They then rated the level of fraud of each paper using a customized “obfuscation index,” which rated the degree to which the authors attempted to mask their false results. This was achieved through a summary score of causal terms, abstract language, jargon, positive emotion terms and a standardized ease of reading score.

“We believe the underlying idea behind obfuscation is to muddle the truth,” said Markowitz, the lead author on the paper. “Scientists faking data know that they are committing a misconduct and do not want to get caught. Therefore, one strategy to evade this may be to obscure parts of the paper. We suggest that language can be one of many variables to differentiate between fraudulent and genuine science.”

The results showed that fraudulent retracted papers scored significantly higher on the obfuscation index than papers retracted for other reasons.
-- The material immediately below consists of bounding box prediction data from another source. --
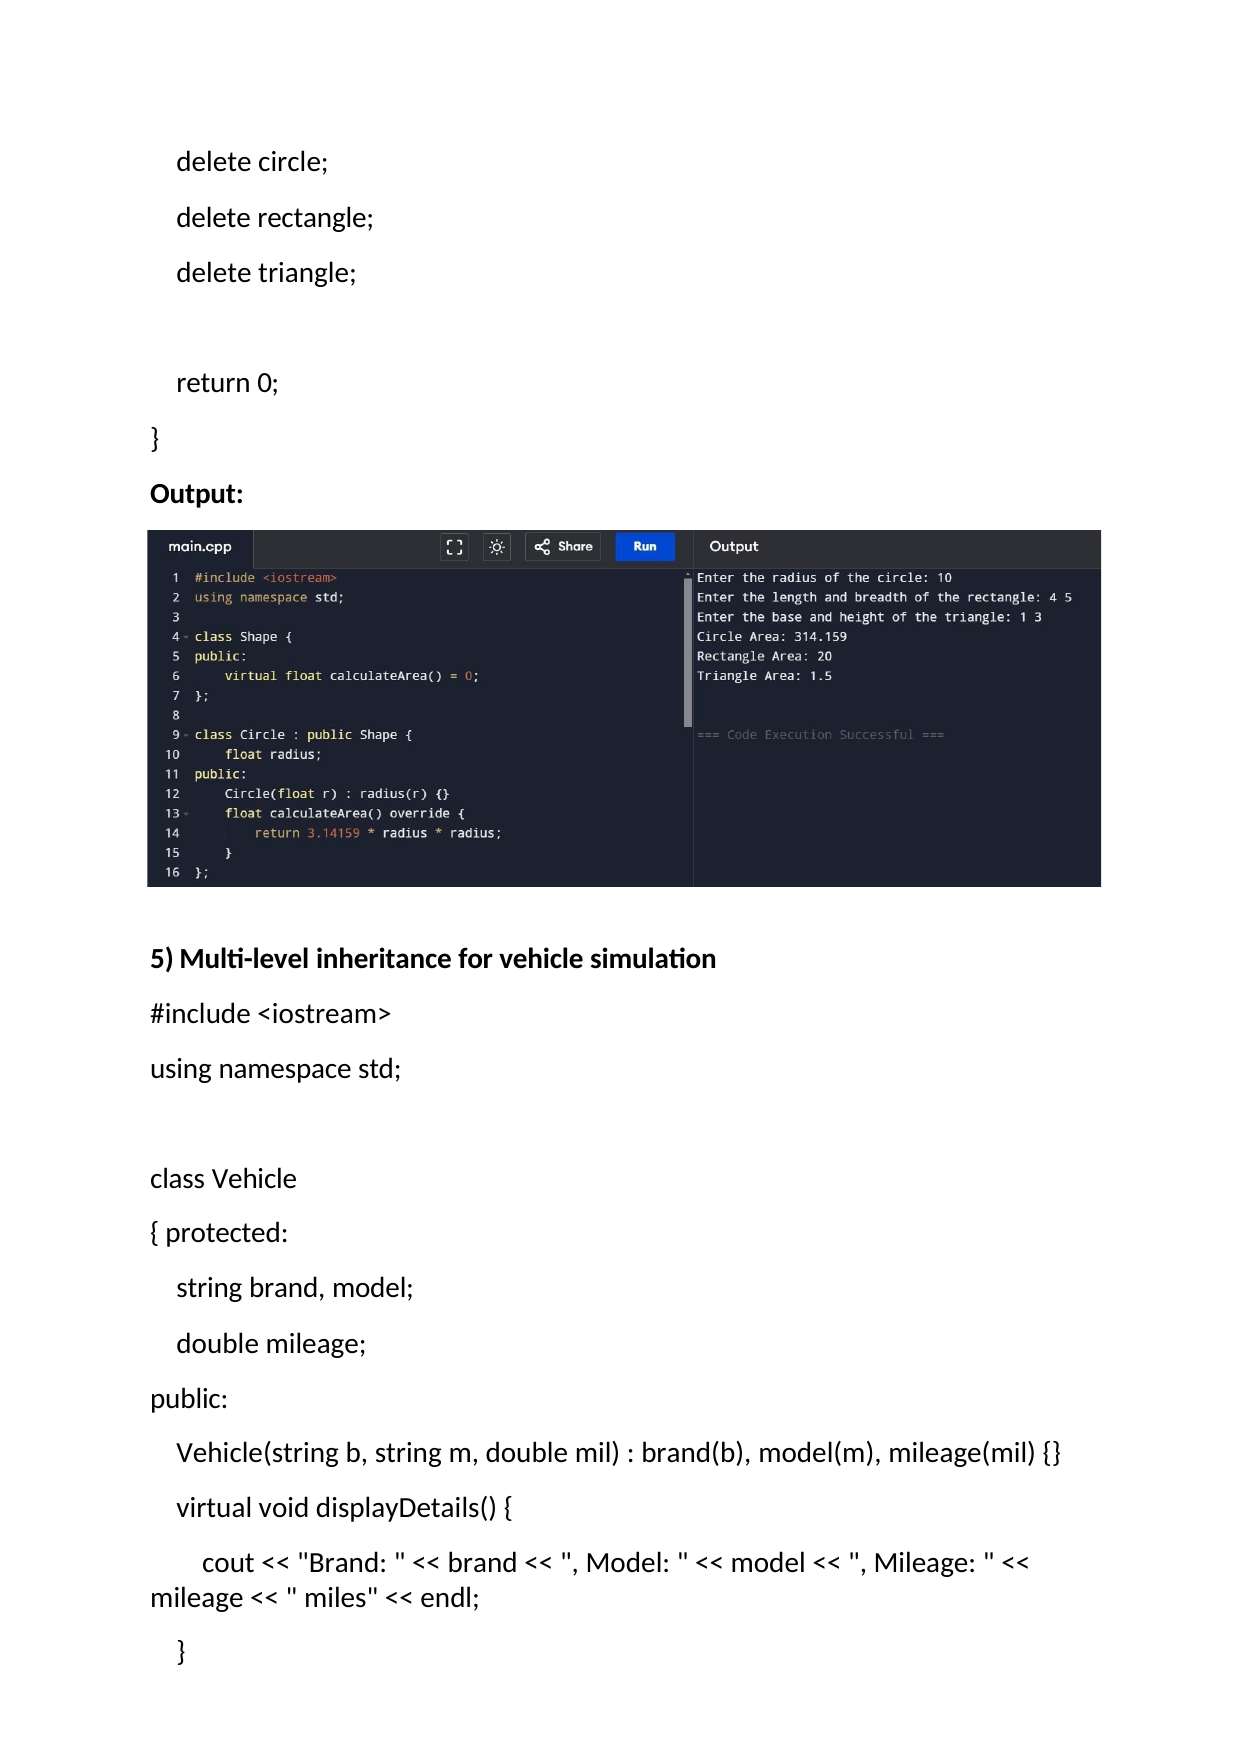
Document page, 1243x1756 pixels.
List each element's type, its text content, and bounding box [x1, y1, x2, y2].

picture [147, 530, 1102, 887]
text cout << "Brand: " << brand << ", Model: " << model << ", Mileage: " << mileage << " miles" << endl; [150, 1544, 1103, 1614]
text public: [150, 1381, 1110, 1415]
list Multi-level inheritance for vehicle simulation [150, 940, 1110, 976]
text delete circle; delete rectangle; delete triangle; [176, 143, 391, 290]
text #include <iostream> using namespace std; [150, 995, 430, 1086]
text string brand, model; double mileage; [176, 1269, 430, 1361]
text Output: [150, 475, 1110, 510]
text Vehicle(string b, string m, double mil) : brand(b), model(m), mileage(mil) {} virtual void displayDetails() { [176, 1434, 1110, 1524]
text } [176, 1633, 1110, 1669]
text return 0; [176, 364, 1110, 400]
text } [150, 420, 1110, 456]
text class Vehicle { protected: [150, 1160, 430, 1250]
For example, fraudulent papers contained approximately 1.5 percent more jargon than unretracted papers.

“Fradulent papers had about 60 more jargon-like words per paper compared to unretracted papers,” Markowitz said. “This is a non-trivial amount.”
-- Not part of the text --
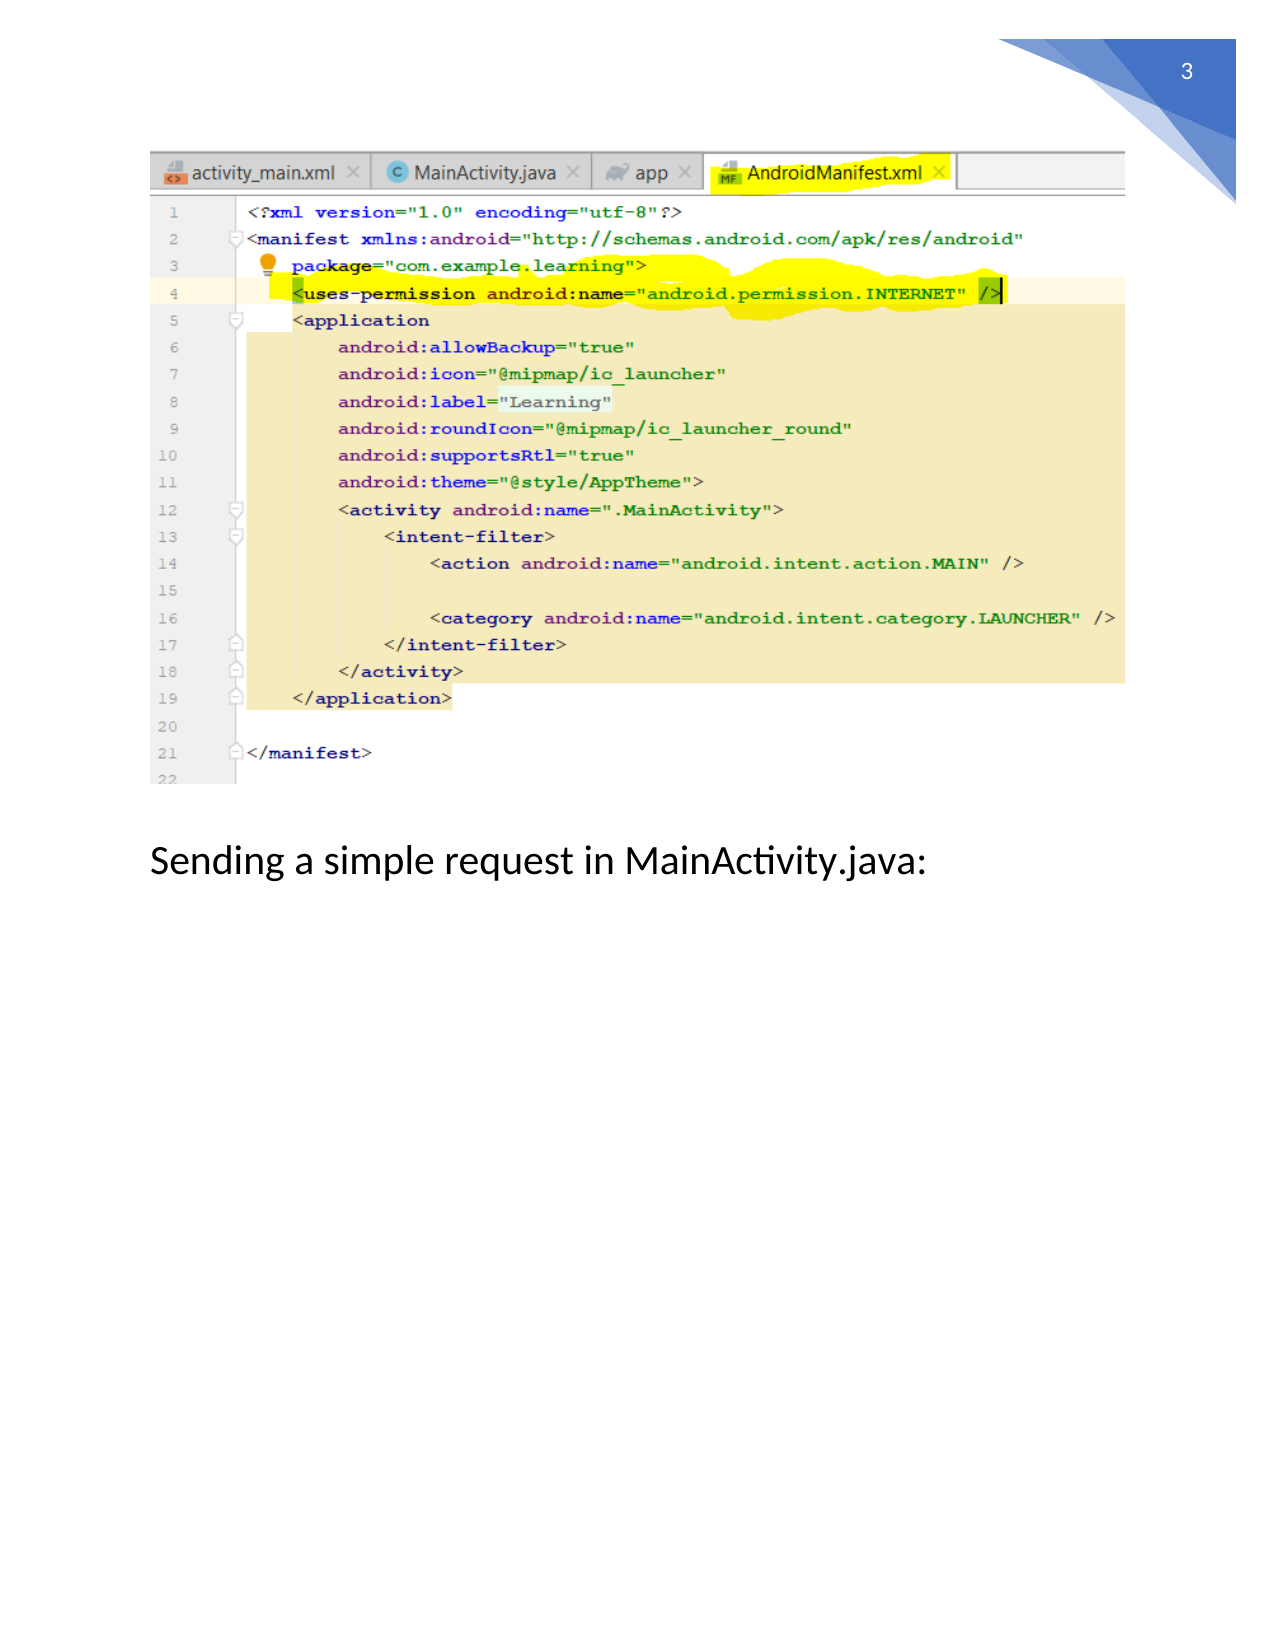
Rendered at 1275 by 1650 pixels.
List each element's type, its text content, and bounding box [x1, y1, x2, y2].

The researchers say that scientists might commit data fraud for a variety of reasons. Previous research points to a “publish or perish” mentality that may motivate researchers to manipulate their findings or fake studies altogether. But the change the researchers found in the writing, however, is directly related to the author’s goals of covering up lies through the manipulation of language. For instance, a fraudulent author may use fewer positive emotion terms to curb praise for the data, for fear of triggering inquiry.

In the future, a computerized system based on this work might be able to flag a submitted paper so that editors could give it a more critical review before publication, depending on the journal’s threshold for obfuscated language. But the authors warn that this approach isn’t currently feasible given the false-positive rate.

“Science fraud is of increasing concern in academia, and automatic tools for identifying fraud might be useful,” Hancock said. “But much more research is needed before considering this kind of approach. Obviously, there is a very high error rate that would need to be improved, but also science is based on trust, and introducing a ‘fraud detection’ tool into the publication process might undermine that trust.”